PEOPLE who live in poorer areas have more strokes and have them at a younger age than those in wealthier areas, according to new research in the MJA.
And another paper in the same issue of the MJA shows that one in 10 people cannot identify any of the warning signs of stroke.
The first paper showed the annual age-standardised stroke rate was 70% higher among patients in the most deprived areas compared with those from the least deprived areas (131 per 100 000 person-years v 77 per 100 000 person-years). (1)
“This may be explained by a higher prevalence of risk factors among these populations”, the researchers wrote.
The research was based on analysed data on 3077 stroke patients from three population-based studies in Perth, Melbourne and Auckland between 1995 and 2003. The study included analysis of socioeconomic deprivation in the patients’ postcode or meshblock (a New Zealand area unit of about 90 people).
Compared with stroke sufferers in the wealthier areas those in the poorer areas tended to be younger (68 years vs 77 years), had more comorbidities such as hypertension and diabetes, and were much more likely to smoke. After adjusting for age, the study found that 19% of strokes were attributable to living in the most deprived areas compared with the better-off areas.
However, there was no clear relationship between socioeconomic status and survival 12 months after a stroke, which suggested that health care systems were not discriminating against people in disadvantaged areas, the researchers wrote.
Professor Craig Anderson, senior director of the George Institute for Global Health and a coauthor of the paper, said the paper emphasised the need for “lifestyle management” at a family or community level to prevent risk factors.
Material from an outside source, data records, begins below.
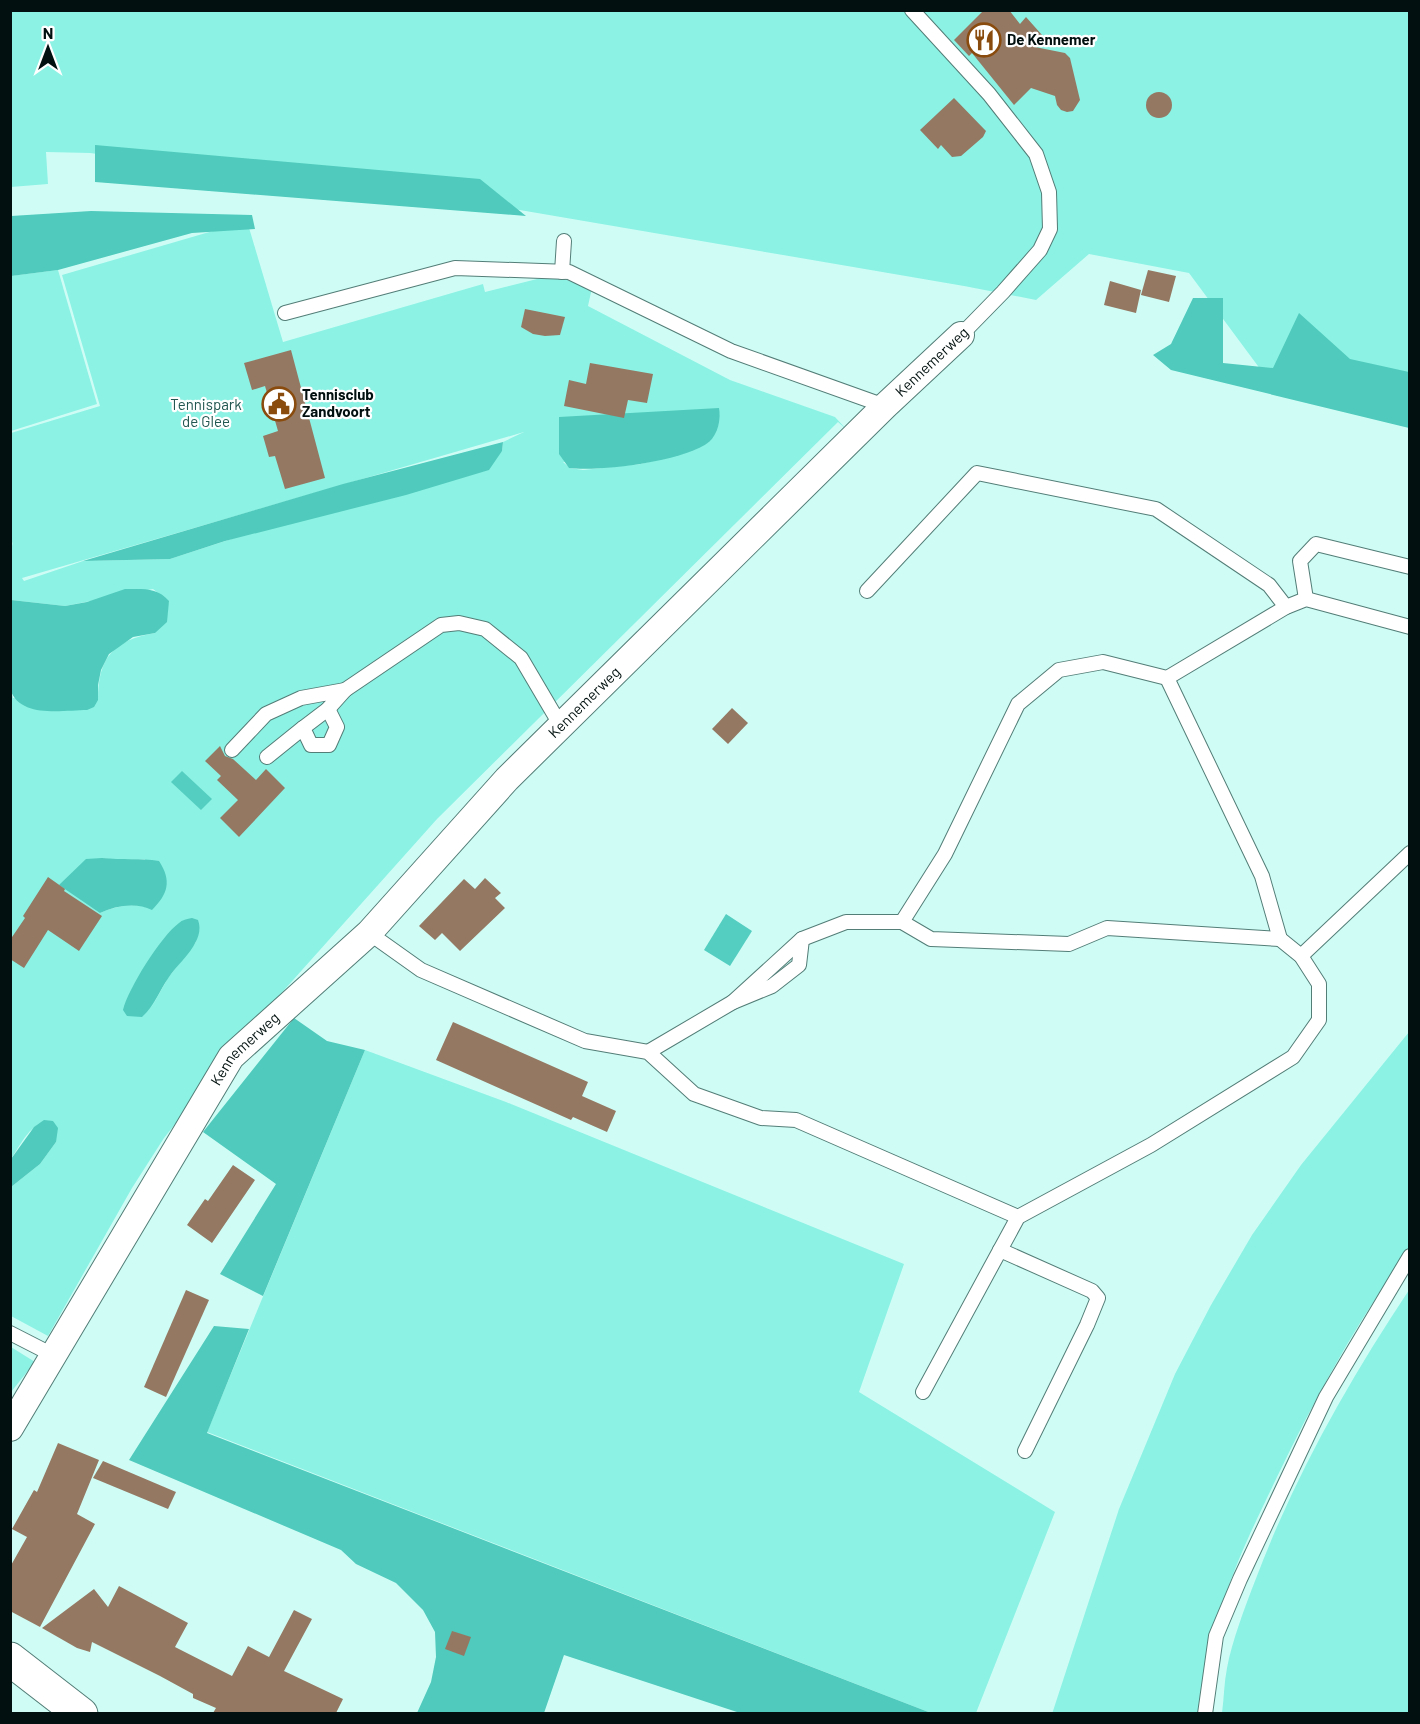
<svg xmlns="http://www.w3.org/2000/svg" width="1420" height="1724" font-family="Barlow,sans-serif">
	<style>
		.green { fill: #8cf2e4; fill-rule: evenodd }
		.forest { fill: #4fcabc }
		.water { fill: #54cec0 }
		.building { fill: #957862 }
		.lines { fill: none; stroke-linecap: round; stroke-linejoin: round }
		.lane-casing { stroke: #537d77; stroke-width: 16 }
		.street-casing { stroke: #537d77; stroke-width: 28 }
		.primary-casing { stroke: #537d77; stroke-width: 35 }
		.lane { stroke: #fff; stroke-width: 14 }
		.street { stroke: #fff; stroke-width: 26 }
		.primary { stroke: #fff; stroke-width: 33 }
		.labels { text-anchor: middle; stroke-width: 4.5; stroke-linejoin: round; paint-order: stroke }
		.poi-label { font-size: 15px; font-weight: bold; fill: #02110f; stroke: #fff; text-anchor: start }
		.street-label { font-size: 15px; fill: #02110f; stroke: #fff }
		.park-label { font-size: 15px; fill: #225650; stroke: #fff }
	</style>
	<rect width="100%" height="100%" fill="#cffdf6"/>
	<g class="green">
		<polygon points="11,11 1409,11 1409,425 1272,385 1189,273 1089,254 1036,300 964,286 497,206 90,153 46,152 48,184 11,187"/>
		<path d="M247,221l36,121 200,-58 2,8 52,-13h27l28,9 -4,18 142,74 105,37 12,13 -9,-8 -401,397 -177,198 -96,121 -32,50 -84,148 -37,-20v-129l29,-23 16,-22 -3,-21c-21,-2 -32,23 -42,38v-470l2,9 85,2c0,-42 15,-60 57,-67l14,-31 -16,-13 -88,17 -54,-6v-59l2,5 -2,-9v-104l89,-27 -38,-131zM524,432l-21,10 -1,9 -332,108 -87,2 -59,20 -2,-3zM709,442l-15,8 -53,14 -58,6 -13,-2 -7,-6zM102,858l16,2 27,-1 7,50c-16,-7 -36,-3 -52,4zM198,920l-2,22 -28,36 -17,30z"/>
		<polygon points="58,270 97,404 11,431 10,276"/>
		<path d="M1409,1032v218c-52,71 -94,148 -132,227 -19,40 -39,79 -52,121 -11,38 -17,77 -26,115l-147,1 67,-205 56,-135 36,-69 41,-70 49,-70z"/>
		<polygon points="365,1050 506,1102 904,1264 859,1392 1055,1512 976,1713 931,1713 207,1432"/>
		<path d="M1409,1290v423h-187c2,-15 2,-30 5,-45 5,-27 18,-61 28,-87 39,-104 93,-199 154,-291z"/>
		<polygon points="11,1347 35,1362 11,1392"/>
	</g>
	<g class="forest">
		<polygon points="95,145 480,179 526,216 95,182"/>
		<polygon points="91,211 252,215 255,229 192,233 58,270 11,276 11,216"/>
		<polygon points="1193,298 1223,298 1223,363 1273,368 1299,313 1350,359 1409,372 1409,428 1171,370 1153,355 1171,344"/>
		<path d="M719,408c2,11 -1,26 -10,34 -23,19 -110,30 -140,26l-10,-14v-37z"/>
		<polygon points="503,442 502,451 489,470 406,495 225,541 170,559 83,561 343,484"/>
		<path d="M125,589c18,0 32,-2 44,12l-2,21 -12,11 -22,4 -24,17 -8,16 -3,15v15l-4,7 -7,3c-24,0 -67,9 -77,-21l1,-89 54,6 22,-4z"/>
		<path d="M102,858c20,2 38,0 57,3 13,20 9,33 -7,49 -16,-8 -37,-4 -52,3l-41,-28 27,-26z"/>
		<path d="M192,918l6,2c8,21 -18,41 -29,57 -10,14 -14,28 -27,40l-15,-1 -4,-6c5,-21 38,-74 56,-87 3,-3 8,-4 13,-5z"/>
		<polygon points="294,1018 327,1041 365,1050 263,1296 220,1274 276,1184 203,1132"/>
		<polygon points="44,1120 53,1121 58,1128 56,1142 40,1164 11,1187 11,1159 34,1127"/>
		<polygon points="214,1326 249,1329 207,1433 931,1713 740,1713 564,1655 544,1713 417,1713 431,1682 436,1657 435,1632 423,1610 396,1583 356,1564 341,1550 129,1460"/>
	</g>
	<g class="water">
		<polygon points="182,771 212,799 201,810 171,782"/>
		<polygon points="726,914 752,931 730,966 704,950"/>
	</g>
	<g class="building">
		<polygon points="984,10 1009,10 1020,24 1026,17 1042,35 1035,47 1065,53 1070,58 1080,100 1073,111 1067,112 1061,110 1057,105 1055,96 1031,88 1014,105 972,53 969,56 954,40"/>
		<circle cx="1159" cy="105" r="13"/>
		<polygon points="954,98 986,131 983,137 961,156 952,157 941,145 938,149 920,130"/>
		<polygon points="1148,270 1176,276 1169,302 1141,295"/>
		<polygon points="1110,281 1141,290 1136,313 1104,305"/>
		<polygon points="525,309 565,317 560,335 545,336 533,334 521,327"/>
		<polygon points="291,350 325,478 285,489 275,456 269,457 263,436 278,431 265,386 252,390 244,363"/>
		<polygon points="590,363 653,374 647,403 628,400 624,418 564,406 569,380 586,384"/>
		<polygon points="732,708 748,723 728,744 712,729"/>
		<polygon points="220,746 225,756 233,759 256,780 266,769 285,788 239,837 220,818 238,800 217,780 221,776 205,761"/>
		<polygon points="48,877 65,889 64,891 102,916 79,951 48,930 24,968 10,959 10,940 25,918 23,916"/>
		<polygon points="485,878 501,893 495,898 505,908 460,951 442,933 435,940 419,926 464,879 475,889"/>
		<polygon points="453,1022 588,1082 582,1096 616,1111 607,1132 573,1117 571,1120 436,1060"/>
		<polygon points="233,1165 255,1180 212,1243 187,1225 205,1199 208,1201"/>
		<polygon points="186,1290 209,1300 166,1397 144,1387"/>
		<polygon points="58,1443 99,1460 77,1514 95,1524 40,1627 10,1611 10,1567 27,1537 12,1529 34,1490 37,1492"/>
		<polygon points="103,1461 176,1492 168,1509 93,1478"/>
		<polygon points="119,1586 188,1623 175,1647 232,1676 248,1646 269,1657 294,1610 312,1619 284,1671 343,1699 336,1713 213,1713 216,1708 193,1698 193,1694 160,1676 92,1642 90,1652 77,1648 42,1628 94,1589 108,1607"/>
		<polygon points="452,1631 471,1637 464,1656 445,1649"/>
	</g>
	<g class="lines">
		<g class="lane-casing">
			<g id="lane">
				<polyline points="912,10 989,94 1036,154 1049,192 1050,229 1040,250 1003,292 961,335"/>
				<polyline points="562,272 564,241"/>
				<polyline points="285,313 455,268 569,272 731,351 885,406"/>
				<polyline points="867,591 977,473 1156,509 1269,585 1286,607"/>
				<polyline points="1306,599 1300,561 1316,544 1410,567"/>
				<polyline points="345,690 441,625 459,623 485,629 521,658 561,726"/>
				<polyline points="232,750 266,714 301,698 345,690 328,709 303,728"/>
				<polyline points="267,757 303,728 311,745 329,745 337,727 328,709"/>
				<polyline points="902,922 945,854 1018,704 1059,670 1103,662 1167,678 1286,607 1306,599 1410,627"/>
				<polyline points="369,933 421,970 585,1041 648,1052 694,1094 761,1118 796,1120 1018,1217"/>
				<polyline points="1301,956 1410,853"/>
				<polyline points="733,1002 802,939 846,922 902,922 931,939 1069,944 1107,928 1280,939"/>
				<polyline points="648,1052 733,1002 772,986 799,965 802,939"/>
				<polyline points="1000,1250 1092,1291 1098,1298 1087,1325 1025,1451"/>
				<polyline points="10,1333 53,1355"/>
				<polyline points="923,1392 1018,1217 1151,1145 1293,1057 1319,1020 1319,984 1301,956 1280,939 1262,876 1167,678"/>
				<polyline points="1205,1714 1216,1636 1240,1579 1326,1397 1410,1256"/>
			</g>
		</g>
		<g class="street-casing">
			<g id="street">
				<path id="s1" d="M10,1428l221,-371 138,-124 138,-154 378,-373 76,-71"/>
			</g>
		</g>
		<g class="primary-casing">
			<polyline id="primary" points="10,1659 81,1714"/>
		</g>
		<use href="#lane" class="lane"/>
		<use href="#street" class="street"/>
		<use href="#primary" class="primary"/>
	</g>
	<defs>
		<g id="restaurant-ring" transform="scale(1.725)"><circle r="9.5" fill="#fff" stroke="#8a4c0e" stroke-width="1.5"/><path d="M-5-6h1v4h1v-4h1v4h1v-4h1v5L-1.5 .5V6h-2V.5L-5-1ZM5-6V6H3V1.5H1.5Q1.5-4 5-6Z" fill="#8a4c0e"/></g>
		<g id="civic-ring" transform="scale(1.725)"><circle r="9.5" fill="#fff" stroke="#8a4c0e" stroke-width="1.5"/><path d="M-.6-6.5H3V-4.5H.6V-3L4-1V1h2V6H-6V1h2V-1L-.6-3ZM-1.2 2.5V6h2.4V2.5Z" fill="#8a4c0e"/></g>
	</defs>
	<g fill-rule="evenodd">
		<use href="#restaurant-ring" x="984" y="40"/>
		<use href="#civic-ring" x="279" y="404"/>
	</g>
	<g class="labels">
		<g class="poi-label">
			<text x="1007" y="45">De Kennemer</text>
			<text x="302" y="400">Tennisclub<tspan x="302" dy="17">Zandvoort</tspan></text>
		</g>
		<g class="street-label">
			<text transform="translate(932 362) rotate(-43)" y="5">Kennemerweg</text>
			<text dy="5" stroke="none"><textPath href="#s1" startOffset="933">Kennemerweg</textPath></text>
			<text dy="5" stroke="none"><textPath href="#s1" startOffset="447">Kennemerweg</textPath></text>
		</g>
		<g class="park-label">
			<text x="206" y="410">Tennispark<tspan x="206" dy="17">de Glee</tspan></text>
		</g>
	</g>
	<rect width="1420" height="1724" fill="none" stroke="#02110f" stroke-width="24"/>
	<g transform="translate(48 48)" stroke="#ffffff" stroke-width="4.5" paint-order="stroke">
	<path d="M0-4.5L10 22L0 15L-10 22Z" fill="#02110f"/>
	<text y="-9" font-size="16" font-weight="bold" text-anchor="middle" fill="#02110f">N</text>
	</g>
</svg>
However, Professor Anderson acknowledged that lifestyle modification was challenging as it was influenced by everything from employment and education levels to the accessibility of bike paths.
In a related editorial, MJA editor Dr Annette Katelaris agreed that the effect of socioeconomic status on health was multifactoral. (2)
Professor Anderson said there was also a role for individual doctors to reduce risk factors by ensuring that patients had well controlled blood pressure, and by encouraging improved diet, exercise and smoking habits.
“People from more deprived areas need more targeted health advice and treatment by the very nature of where they live and how they behave”, he said.
Professor Anderson said that doctors in these areas also have a responsibility to ensure that patients are aware of stroke risk factors and warning signs.
Public awareness of stroke risk factors and warning signs is very limited, according to the second paper in the latest MJA. (3)
The survey of 251 people found that slurred speech was the most recognised stroke warning sign (identified by 61%), followed by dizziness (42%) and numbness (42%).
“Notably one in 10 could not identify any warning signs even when presented with a list of them”, the researchers wrote.
Hypertension was identified by 71% of the survey respondents as a stroke risk factor, followed by smoking (53%), while all other risk factors such as obesity and family history of stroke were identified by less than half the sample.
The research also found that a public education campaign during National Stroke Week had no significant effect on awareness of stroke symptoms.